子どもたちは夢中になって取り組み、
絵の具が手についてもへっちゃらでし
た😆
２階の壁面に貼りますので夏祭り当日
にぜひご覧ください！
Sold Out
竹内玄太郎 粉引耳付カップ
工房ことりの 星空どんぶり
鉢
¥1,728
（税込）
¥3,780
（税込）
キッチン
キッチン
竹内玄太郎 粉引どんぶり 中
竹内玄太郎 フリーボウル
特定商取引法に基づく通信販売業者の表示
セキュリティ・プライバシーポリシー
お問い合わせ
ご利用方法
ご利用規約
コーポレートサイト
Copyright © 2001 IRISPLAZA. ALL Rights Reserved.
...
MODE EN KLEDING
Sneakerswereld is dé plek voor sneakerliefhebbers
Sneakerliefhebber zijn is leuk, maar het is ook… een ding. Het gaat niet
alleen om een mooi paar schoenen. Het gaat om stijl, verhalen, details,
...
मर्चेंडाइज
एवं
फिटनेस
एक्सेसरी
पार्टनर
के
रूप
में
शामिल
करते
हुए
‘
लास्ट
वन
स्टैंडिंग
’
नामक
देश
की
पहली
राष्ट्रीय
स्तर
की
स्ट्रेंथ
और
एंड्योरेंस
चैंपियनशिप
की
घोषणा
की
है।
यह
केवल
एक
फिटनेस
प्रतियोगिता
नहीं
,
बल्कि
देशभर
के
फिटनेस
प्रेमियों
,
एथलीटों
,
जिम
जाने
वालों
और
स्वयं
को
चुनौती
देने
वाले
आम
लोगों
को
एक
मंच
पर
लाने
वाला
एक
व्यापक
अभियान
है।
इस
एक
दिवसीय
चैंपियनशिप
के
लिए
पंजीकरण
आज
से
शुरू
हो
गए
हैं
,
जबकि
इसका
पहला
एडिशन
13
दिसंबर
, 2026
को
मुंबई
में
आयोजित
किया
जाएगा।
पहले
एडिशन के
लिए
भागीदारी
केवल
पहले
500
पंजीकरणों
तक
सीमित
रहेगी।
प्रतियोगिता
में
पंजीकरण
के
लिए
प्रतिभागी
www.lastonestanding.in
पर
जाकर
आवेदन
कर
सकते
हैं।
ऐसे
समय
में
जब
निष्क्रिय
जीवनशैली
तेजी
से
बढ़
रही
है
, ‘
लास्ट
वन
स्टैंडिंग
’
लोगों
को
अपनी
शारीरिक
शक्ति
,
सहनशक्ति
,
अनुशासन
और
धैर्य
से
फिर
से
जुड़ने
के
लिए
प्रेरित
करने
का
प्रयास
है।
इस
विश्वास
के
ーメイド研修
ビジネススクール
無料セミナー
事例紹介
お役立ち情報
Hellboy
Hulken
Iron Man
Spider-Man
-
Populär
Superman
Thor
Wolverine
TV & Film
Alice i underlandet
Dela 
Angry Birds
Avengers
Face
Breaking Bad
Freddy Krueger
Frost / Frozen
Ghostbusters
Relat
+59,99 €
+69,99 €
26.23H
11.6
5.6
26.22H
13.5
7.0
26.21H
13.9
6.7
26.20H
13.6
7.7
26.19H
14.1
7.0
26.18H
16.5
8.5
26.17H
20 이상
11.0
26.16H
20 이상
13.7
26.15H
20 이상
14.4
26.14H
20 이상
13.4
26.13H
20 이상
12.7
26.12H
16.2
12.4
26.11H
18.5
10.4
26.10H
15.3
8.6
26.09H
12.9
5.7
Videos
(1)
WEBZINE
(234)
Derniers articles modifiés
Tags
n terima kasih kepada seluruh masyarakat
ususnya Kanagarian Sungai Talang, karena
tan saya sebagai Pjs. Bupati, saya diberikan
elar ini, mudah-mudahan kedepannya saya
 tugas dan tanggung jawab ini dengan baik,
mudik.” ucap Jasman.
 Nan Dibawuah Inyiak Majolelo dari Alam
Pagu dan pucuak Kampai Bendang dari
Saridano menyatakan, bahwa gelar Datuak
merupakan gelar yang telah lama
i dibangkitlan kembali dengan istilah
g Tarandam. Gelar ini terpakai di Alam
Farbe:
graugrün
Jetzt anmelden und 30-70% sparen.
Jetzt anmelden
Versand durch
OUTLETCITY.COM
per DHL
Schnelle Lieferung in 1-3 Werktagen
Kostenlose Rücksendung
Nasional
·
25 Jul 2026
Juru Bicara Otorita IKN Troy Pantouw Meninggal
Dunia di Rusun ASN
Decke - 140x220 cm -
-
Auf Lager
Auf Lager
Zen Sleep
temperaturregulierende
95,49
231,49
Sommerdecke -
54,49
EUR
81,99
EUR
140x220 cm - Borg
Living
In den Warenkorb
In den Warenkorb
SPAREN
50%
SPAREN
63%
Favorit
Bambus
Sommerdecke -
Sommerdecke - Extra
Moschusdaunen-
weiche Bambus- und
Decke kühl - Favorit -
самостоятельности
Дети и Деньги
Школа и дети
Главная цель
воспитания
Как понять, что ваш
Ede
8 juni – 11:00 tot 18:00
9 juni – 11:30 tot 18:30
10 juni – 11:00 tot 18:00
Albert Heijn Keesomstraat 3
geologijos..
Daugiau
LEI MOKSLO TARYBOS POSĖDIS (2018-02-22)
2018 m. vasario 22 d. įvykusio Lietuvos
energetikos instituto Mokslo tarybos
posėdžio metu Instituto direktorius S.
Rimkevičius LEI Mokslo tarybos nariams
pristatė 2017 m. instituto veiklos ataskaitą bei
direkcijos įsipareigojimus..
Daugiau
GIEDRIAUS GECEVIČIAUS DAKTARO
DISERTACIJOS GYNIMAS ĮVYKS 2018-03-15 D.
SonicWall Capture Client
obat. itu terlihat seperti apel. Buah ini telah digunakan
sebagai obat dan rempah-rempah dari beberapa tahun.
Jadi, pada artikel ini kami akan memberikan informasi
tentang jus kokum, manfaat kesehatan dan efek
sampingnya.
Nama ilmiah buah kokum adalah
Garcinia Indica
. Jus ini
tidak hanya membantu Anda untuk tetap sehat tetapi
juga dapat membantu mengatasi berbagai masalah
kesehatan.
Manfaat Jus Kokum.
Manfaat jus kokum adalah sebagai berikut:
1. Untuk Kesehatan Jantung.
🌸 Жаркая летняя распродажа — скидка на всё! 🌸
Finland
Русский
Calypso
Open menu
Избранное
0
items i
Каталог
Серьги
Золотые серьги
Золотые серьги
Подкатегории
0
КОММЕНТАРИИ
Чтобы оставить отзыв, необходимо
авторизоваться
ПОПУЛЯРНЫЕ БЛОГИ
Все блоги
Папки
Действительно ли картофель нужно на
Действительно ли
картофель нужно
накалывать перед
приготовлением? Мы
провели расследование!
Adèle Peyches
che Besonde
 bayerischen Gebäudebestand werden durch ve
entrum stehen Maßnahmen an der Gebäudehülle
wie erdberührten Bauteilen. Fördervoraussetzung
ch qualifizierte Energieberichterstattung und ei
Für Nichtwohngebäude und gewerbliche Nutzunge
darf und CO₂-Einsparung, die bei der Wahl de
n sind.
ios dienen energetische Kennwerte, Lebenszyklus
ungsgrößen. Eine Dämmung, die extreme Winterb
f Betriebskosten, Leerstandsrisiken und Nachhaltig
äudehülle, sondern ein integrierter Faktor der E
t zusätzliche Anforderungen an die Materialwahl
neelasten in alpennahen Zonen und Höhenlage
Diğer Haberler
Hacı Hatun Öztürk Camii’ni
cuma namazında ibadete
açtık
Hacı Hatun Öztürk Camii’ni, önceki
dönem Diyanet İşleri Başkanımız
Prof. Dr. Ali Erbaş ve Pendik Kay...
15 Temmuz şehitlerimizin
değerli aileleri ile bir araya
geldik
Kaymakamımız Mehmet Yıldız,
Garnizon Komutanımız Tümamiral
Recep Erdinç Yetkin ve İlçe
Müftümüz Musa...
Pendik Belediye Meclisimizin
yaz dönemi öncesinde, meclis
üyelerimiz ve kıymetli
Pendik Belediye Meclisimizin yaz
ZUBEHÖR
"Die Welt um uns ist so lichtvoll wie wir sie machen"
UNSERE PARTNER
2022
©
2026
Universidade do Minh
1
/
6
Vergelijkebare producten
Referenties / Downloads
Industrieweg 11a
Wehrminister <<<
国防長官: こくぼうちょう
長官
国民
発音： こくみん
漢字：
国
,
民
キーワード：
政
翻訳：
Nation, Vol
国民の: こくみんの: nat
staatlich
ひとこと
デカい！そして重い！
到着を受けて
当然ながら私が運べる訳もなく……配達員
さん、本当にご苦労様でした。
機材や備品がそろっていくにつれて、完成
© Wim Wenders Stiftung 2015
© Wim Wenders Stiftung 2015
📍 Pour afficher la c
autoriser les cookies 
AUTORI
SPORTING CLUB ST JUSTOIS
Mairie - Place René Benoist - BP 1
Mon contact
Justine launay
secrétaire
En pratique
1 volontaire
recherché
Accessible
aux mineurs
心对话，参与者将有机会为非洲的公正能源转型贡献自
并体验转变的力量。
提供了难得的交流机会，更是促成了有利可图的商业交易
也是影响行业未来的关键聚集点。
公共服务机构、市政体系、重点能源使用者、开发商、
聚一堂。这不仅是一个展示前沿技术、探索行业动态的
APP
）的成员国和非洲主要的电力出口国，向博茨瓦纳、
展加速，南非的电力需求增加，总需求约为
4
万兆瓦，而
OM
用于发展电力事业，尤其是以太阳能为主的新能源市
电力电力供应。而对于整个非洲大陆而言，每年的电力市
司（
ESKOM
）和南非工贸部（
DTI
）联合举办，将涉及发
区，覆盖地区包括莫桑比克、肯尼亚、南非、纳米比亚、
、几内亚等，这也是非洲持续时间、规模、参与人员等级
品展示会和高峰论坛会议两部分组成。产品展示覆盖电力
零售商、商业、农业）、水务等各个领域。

* [Exercise instructions]
Locate and copy each line in the data above that includes the word "Belediye".

* [Expected answer]
Pendik Belediye Meclisimizin
Pendik Belediye Meclisimizin yaz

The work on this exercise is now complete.